Last week, while I was waiting to take off for London to meet clients, knowing that I would have to deal with a 24 hour strike of the London subway, our pilot announced that take off is delayed due to a strike of air traffic controllers in France. Speaking of which, I also knew that the subsequent Saturday I would chauffeur one or two of my co-keynoters to Cannes, as they flew to Milan rather than Nice, to another strike announced in France. So weird that Italy, for decades the stereotypical place for lazy workers always on strike, is offering safe harbor to deal with strikes elsewhere.
However Italy and other countries will not be immune either. Public spending cuts are causing and will continue to cause pain for hundreds of thousands of public sector employees, as their cost is seen as a major contributor to public debt. We have already seen the potential for civil unrest in Greece. While people in different countries have different ways of reacting to bad news and asking for change, the potential is high for significant, long-lasting disruption to public services in Europe and other parts of the world where economic recovery remains sluggish and budgets are tight.
Strikes and protest are only one face of the coin. The loss of knowledge, enthusiasm, sense of duty are more insidious, longer-term challenges. Government workers at all levels have traditionally traded lower salaries than in the private sector for greater job security and – for many – the satisfaction of contributing to the greater good. What else would keep a teacher teach, a doctor work full-time in a public hospital, a CIO lead IT in a government agency, an engineer work as a city planner, and so forth?

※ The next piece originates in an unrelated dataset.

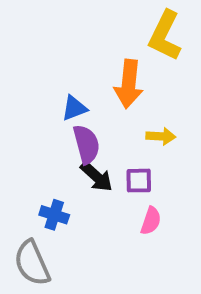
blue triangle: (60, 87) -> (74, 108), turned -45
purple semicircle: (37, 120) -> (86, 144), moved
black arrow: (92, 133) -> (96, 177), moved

With job security declining, and government leaders and public opinion finger-pointing government employees as the main cause for public debt (often forgetting the immense amount of money disbursed to subsidize entire industry sectors that are still far from generating more wealth than the resources they have consumed) morale is going down and the temptation of just fueling the “craziness of the crowd” may be quite strong.
There are ways to regain the hearts and minds of civil servants, but they remain the Cinderella of all debates about government 2.0. Unless government find ways to re-engage employees, the new normal might be one where we won’t be able to give for granted the most basic public services.
So, can technology concretely help do so? Is social networking going to be an advantage or a disadvantage for all this?
One could take a negative spin and observe that employees would probably use social software to gripe about how bad things are, and probably make them even worse. This would happen both internally, as they IM each other, and externally, as they anonymously criticize government action on Facebook and the likes.
On the other hand, those same networks could be used to better engage them, give them a concrete chance to collectively roll their sleeves and try to sort out solutions that would help their jobs.
I am not sure I have seen any government taking a shot at the latter, and it may be worth trying, before it’s too late.